----- INFORMATION GIVEN -----
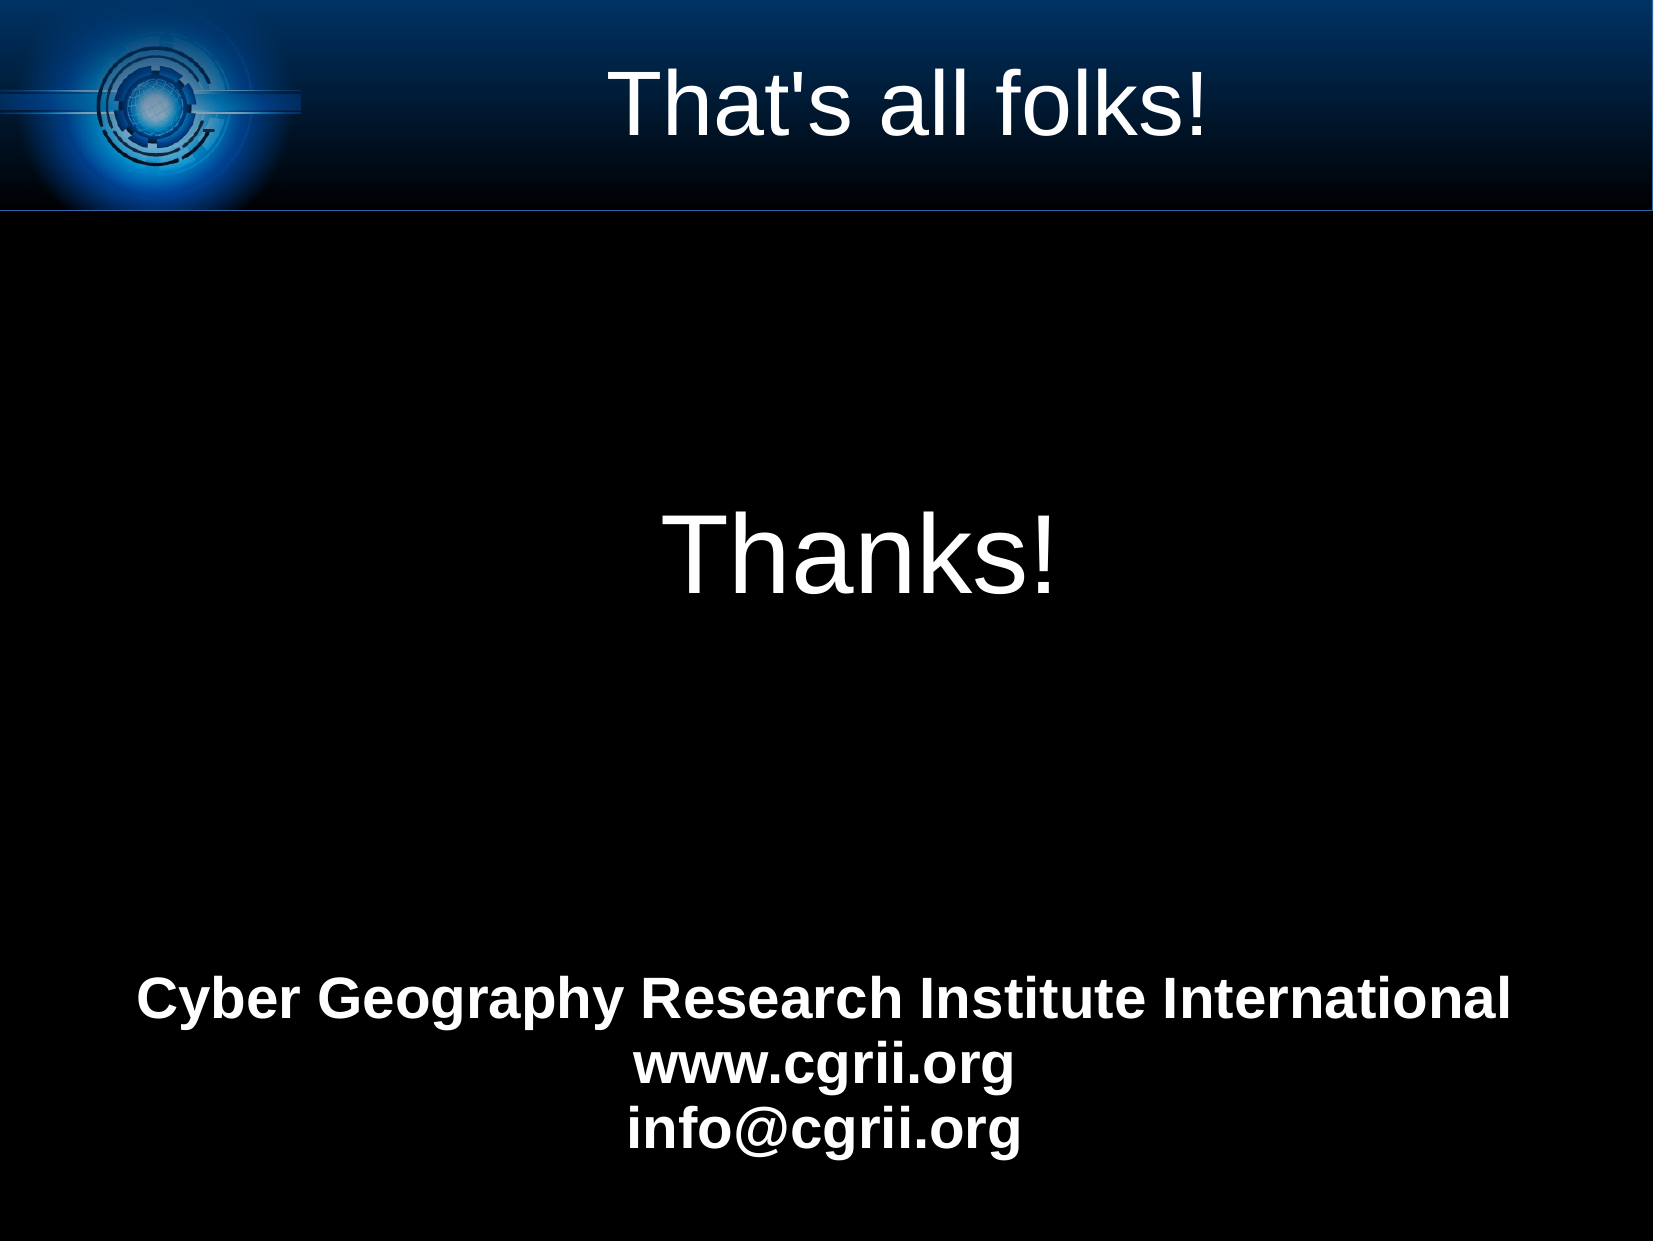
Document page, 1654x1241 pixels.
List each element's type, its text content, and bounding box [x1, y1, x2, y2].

list Thanks! [81, 492, 1569, 643]
picture [0, 87, 301, 210]
title Cyber Geography Research Institute International www.cgrii.org info@cgrii.org [45, 965, 1606, 1162]
title That's all folks! [165, 0, 1653, 208]
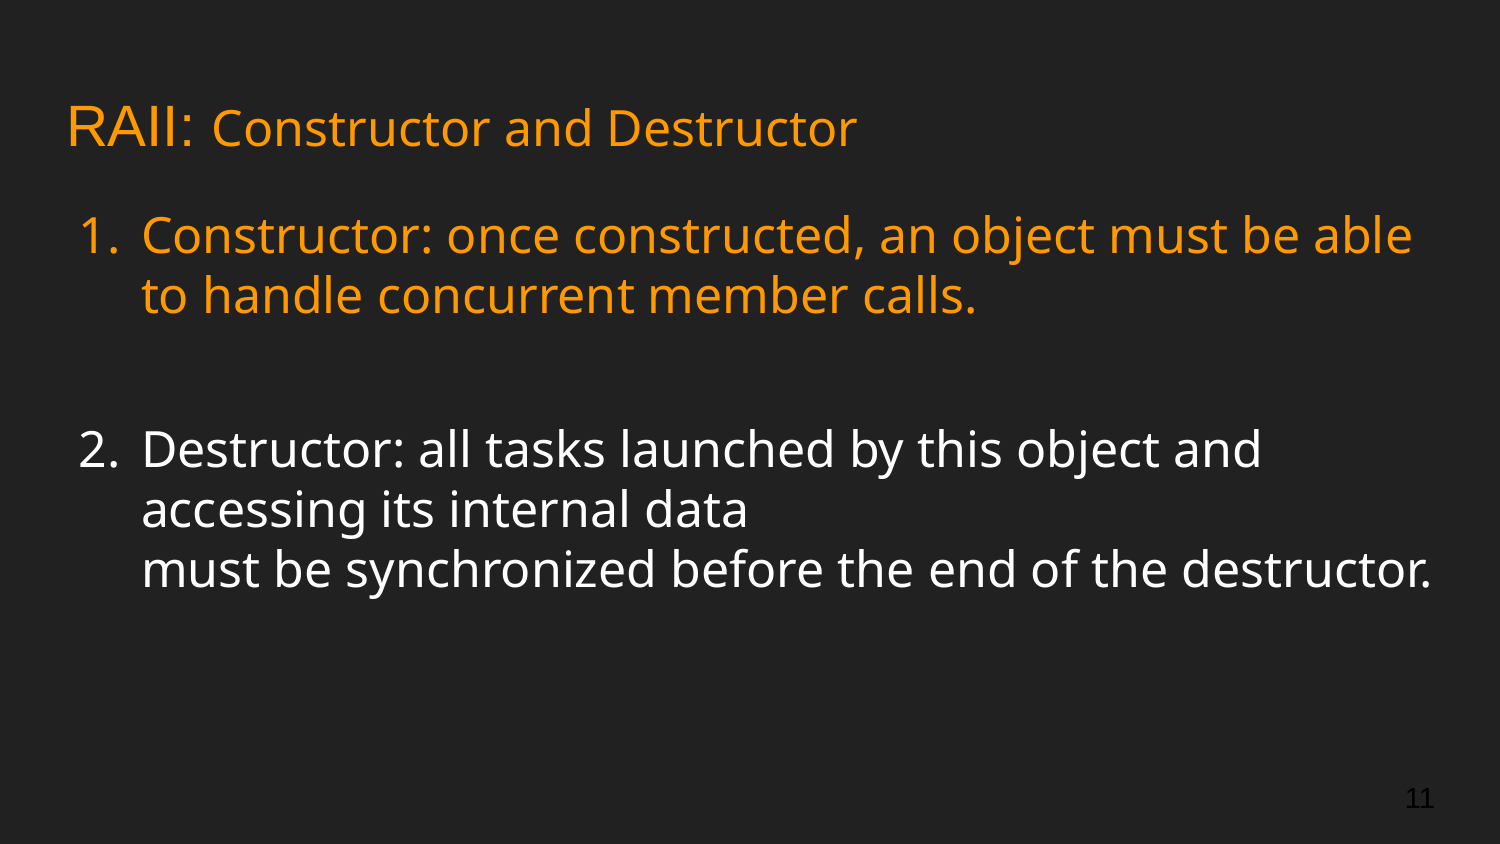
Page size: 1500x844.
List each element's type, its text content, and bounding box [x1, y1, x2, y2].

slide_number <number> [1389, 764, 1480, 830]
title RAII: Constructor and Destructor [51, 72, 1449, 167]
list Constructor: once constructed, an object must be able to handle concurrent member calls. Destructor: all tasks launched by this object and accessing its internal data must be synchronized before the end of the destructor. [51, 189, 1449, 750]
-----
◆ GIVEN PROBLEM ◆
Rewrite all the entries above, swapping every "bounding box" for "enclosing rectangle" and changing nothing else. Leave the pictures out.

◆ OUTPUT BELOW ◆
Document page, 1654x1241 pixels.
List each element's type, its text content, and enclosing rectangle [x1, y1, x2, y2].

list Thanks! [81, 492, 1569, 643]
picture [0, 87, 301, 210]
title Cyber Geography Research Institute International www.cgrii.org info@cgrii.org [45, 965, 1606, 1162]
title That's all folks! [165, 0, 1653, 208]
Page size: 1500x844.
List each element's type, its text content, and enclosing rectangle [x1, y1, x2, y2].

slide_number <number> [1389, 764, 1480, 830]
title RAII: Constructor and Destructor [51, 72, 1449, 167]
list Constructor: once constructed, an object must be able to handle concurrent member calls. Destructor: all tasks launched by this object and accessing its internal data must be synchronized before the end of the destructor. [51, 189, 1449, 750]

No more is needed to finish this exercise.